Veri merkezlerinin enerji ihtiyacı hızla artıyor
Raporda, veri merkezlerinin yapay zekâya bağlı enerji kullanım payının yüzde 8’den yüzde 36’ya çıkacağı öngörülüyor. Buna rağmen şirketlerin yalnızca yüzde 30’u kısa vadede yapay zekânın kendi enerji verimliliğini artırmaya öncelik veriyor. Yöneticilerin yüzde 96’sı temiz enerjinin, yapay zekânın artan enerji talebini karşılayabileceğine inanıyor.
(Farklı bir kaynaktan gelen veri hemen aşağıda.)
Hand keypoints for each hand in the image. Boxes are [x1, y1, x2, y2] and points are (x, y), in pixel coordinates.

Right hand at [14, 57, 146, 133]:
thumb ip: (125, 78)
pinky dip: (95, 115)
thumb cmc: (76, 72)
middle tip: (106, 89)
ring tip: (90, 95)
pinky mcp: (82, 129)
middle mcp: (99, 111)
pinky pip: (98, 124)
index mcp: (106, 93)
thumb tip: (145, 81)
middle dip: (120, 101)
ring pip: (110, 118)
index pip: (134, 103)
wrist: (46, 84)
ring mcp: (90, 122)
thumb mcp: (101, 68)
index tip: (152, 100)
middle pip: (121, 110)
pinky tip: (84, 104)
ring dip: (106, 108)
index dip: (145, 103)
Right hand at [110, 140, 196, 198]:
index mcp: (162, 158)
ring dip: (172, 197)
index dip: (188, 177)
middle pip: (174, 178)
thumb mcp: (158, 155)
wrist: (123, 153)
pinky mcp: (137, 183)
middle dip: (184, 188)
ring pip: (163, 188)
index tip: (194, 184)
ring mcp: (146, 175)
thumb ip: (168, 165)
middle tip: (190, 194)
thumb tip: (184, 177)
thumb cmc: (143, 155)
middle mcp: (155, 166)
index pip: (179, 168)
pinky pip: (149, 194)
Ancak katılımcıların yüzde 33’ü, şebeke altyapısındaki yetersizlikleri önemli bir engel olarak görüyor.
Yenilenebilir enerji ve yerinde üretim öne çıkıyor
Araştırmaya göre şirketlerin yüzde 45’i enerji ihtiyacını ağırlıklı olarak yerinde üretim yoluyla karşılamayı planlıyor. Önümüzdeki üç yıl içinde yüksek yenilenebilir enerji kullanımına sahip kurumların oranının yüzde 8’den yüzde 30’a çıkması bekleniyor. Buna karşın kurumların yalnızca yüzde 29’u net sıfır taahhütlerini tüm değer zincirine yaymış durumda.
Yapay zekâ ile iklim dostu dönüşüm dört başlıkta ele alındı
Raporda yapay zekânın iklimle mücadeledeki rolü dört ana başlık altında inceleniyor. Buna göre yapay zekâ; iklim değişikliğine uyum, biyolojik çeşitliliğin korunması ve döngüsel ekonomi gibi alanlarda çevresel katkısını her geçen gün artırıyor. 2027 yılına gelindiğinde büyük ölçekli veri ve yapay zekâ işletmelerinin yüzde 62’sinin, doğrudan yenilenebilir enerji yatırımlarıyla kendi temiz enerjisini üretmesi bekleniyor.
Uygulama açığı ve altyapı sorunları risk oluşturuyor
Raporda, yapay zekânın imalat, ulaşım, tarım ve bina sektörlerinde temiz enerji dönüşümünü desteklediği belirtilirken; altyapı eksiklikleri, politika gecikmeleri ve finansman sorunlarının uygulamada ciddi engeller yarattığı vurgulanıyor. Bu uygulama açığının kapatılması için önümüzdeki iki yılın kritik olduğu ifade ediliyor.
“Enerji tüketimini telafi edebilecek potansiyele sahip”
KPMG Türkiye Enerji Sektörü Lideri Hakan Demirelli, yapay zekânın enerji ve iklim alanındaki dönüştürücü gücüne dikkat çekerek, sistemleri optimize etme ve verimlilik sağlama kapasitesinin artan enerji tüketimini fazlasıyla telafi edebileceğini belirtiyor. Demirelli’ye göre stratejik enerji ortaklıkları kuran, altyapıya yatırım yapan ve iddialı iklim hedefleri belirleyen şirketler, önümüzdeki yıllarda sektörün liderleri arasında yer alacak.